I jokingly suggested to a friend adding fast { .. } which somehow makes the code in the block “faster”. He actually thought something like that could be useful, with the semantics of “always apply optimizations, even if in debug mode”.
I think some mechanism to do this could be useful… like an attribute #[hot] that tells the compiler to always run all possible optimizations on the body of a function, as if in release mode. The suggested use case my friend wanted was for a tight graphics loop in a game engine; apparently, runtime checks in debug mode stacked up to make the compiled executable too slow to effectively test. So, my friend would replace
I don’t know the details, but I could imagine applying optimisations only to part of the code could get tricky. I do see some benefit in marking parts of code as hot or likely branches, but more to give more info to the optimizer (I’d prefer an attribute over a keyword).

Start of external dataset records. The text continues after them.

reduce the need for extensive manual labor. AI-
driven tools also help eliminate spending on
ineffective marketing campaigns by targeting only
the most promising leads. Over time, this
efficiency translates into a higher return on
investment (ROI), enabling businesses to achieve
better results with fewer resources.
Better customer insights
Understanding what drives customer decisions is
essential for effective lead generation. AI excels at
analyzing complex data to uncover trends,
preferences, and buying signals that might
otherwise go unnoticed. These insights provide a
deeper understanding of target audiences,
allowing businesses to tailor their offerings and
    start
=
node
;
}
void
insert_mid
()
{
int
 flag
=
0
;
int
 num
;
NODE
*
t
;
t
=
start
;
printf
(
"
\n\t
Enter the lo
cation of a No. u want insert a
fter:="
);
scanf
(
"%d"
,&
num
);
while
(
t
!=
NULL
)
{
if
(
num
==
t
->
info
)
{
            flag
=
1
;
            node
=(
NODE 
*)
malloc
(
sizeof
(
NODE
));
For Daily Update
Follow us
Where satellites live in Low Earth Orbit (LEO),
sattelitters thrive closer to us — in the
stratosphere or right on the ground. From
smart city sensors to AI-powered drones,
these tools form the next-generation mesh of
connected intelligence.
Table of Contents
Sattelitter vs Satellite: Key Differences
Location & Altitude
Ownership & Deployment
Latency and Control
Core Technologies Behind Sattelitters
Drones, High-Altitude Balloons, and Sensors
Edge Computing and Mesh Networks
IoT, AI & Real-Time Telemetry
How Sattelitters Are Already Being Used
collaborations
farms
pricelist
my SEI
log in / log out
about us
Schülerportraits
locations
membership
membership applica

But, isn’t the needed solution for your friend to bump the opt level of debug profile to 1 instead of 0? That one should still compile quite fast and not damage the ability to play with it in debugger too much, but do the low-hanging fruit of optimisation and speed it up too.
Another option (not sure if possible in that case) is marking some of the slow tests as ignored and run them only on-demand on the CI server, or in some other way that doesn’t include waiting for it.
On its face this is a good idea, however I find myself against it after spending some time to think on it.
For the trivial case like this where you know where a program slows down, it’s an attractive feature for sure, but as soon as the program rises in cyclomatic complexity and sprawl, it seems like a fast way for #hot to end up on about 50% of the functions, just bringing line-noise and confusing input for the compiler into the project.
I would worry that it will result in more confusion among Rustaceans than successful optimizations, as it’s not always clear where a compiler performs optimizations to the vast majority of programmers. Hence why we have compilers in the first place: it’s an art and a science such that compilers put manually programming in binary or assembly by the way-side.
I encountered a use case for this some time ago, with a project that contained a hash function written in Rust. Debug builds were very slow, with lots of function calls to core::num::<impl u32>::wrapping_add. I can see this causing issues with testing.
In this case, more optimization would probably increase the debugging experience, because there is really no need to single-step into wrapping_add.